Cooling off
One of the summer catch phrases in our house when the kids are bored, or when it’s too hot to do anything else, is ‘let’s go to the ma’ayan’.
Of course, for anyone living in the vicinity of Ma’aleh Adumim, northeast of Jerusalem, the ma’ayan – or spring – can only refer to Ein Fawwar, or Ein Maboa, as it’s called in Hebrew. A quick 15-minute drive, it’s the closest you can come in Israel to Huck Finn going down to the brook for a swim.
Named for the Arabic word that means “comes out of the ground,” Ein Fawwar originates in rainfall on the Judean hills, and is one of the three springs that feeds Wadi Kelt, which stretches from north of Jerusalem to the Jordan Valley and drains into the Jordan River above the Dead Sea.
According to nature hike writer Aviva Bar Am, every 20 minutes, like clockwork, water spurts out of the spring at Ein Fawwar and collects into a pool. “According to local legend, two demons live below the spring and are engaged in a never-ending battle.
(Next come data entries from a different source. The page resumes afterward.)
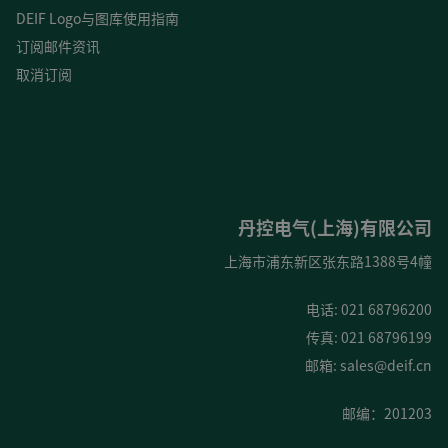
DEIF Logo与图库使用指南
订阅邮件资讯
取消订阅
丹控电气(上海)有限公司
上海市浦东新区张东路1388号4幢
电话: 021 68796200
传真: 021 68796199
邮箱:
sales@deif.cn
邮编：201203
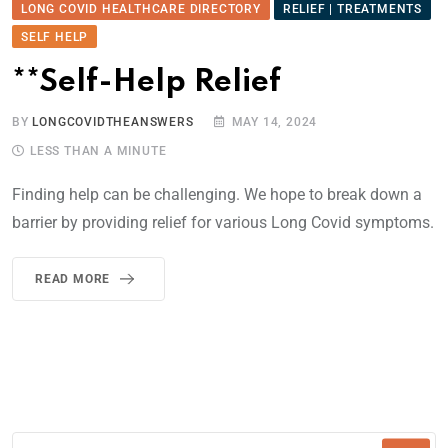
LONG COVID HEALTHCARE DIRECTORY
RELIEF | TREATMENTS
SELF HELP
**Self-Help Relief
BY
LONGCOVIDTHEANSWERS
MAY 14, 2024
LESS THAN A MINUTE
Finding help can be challenging. We hope to break down a
barrier by providing relief for various Long Covid symptoms.
READ MORE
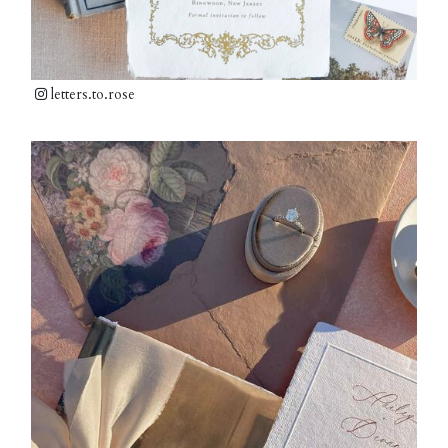
letters.to.rose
When the good demon gets the upper hand water pours out of the spring; if the bad demon takes over, the flow miraculously slows down.”
Whatever the origins, the over-the-head pool is freezingly refreshing, and there’s a lush trail with water up to your knees for a couple kilometers, providing respite from the scorching summer afternoons in the desert.
While not an official nature reserve, it is manned and nominally cleaned by Parks Authority personnel. When we were there yesterday, the mix of bathers and hikers included a bunch of post-army friends, barbecuing and smoking their nargilla, a couple Arab families, three or four young couples romantically nestled in one of the brush-covered hidden oases along the stream, and other Ma’aleh Adumim-area families like us.
Once, before the Second Intifada, some enterprising souls from the nearby settlement of Alon opened up a great pita and lebaneh café right next to the pool. The structure has stood vacant for the last few years, as people first stopped coming to the site due to the threat of terror, and then the restaurateurs were unable to get a license to reopen the establishment.
The ranger on duty informed us that the spring is about to upgraded to an official nature reserve, and the Authority is going to invest considerable amounts of money to clean up the area, install some official picnic and barbecue areas, and impose official opening and closing times, with entrance payment.
While it might take away from the unfettered atmosphere and DIY ethic governing the area, the move will certainly make Ein Fawwar a more aesthetically attractive place that will hopefully highlight its natural charms. And maybe, that pita restaurant will finally reopen.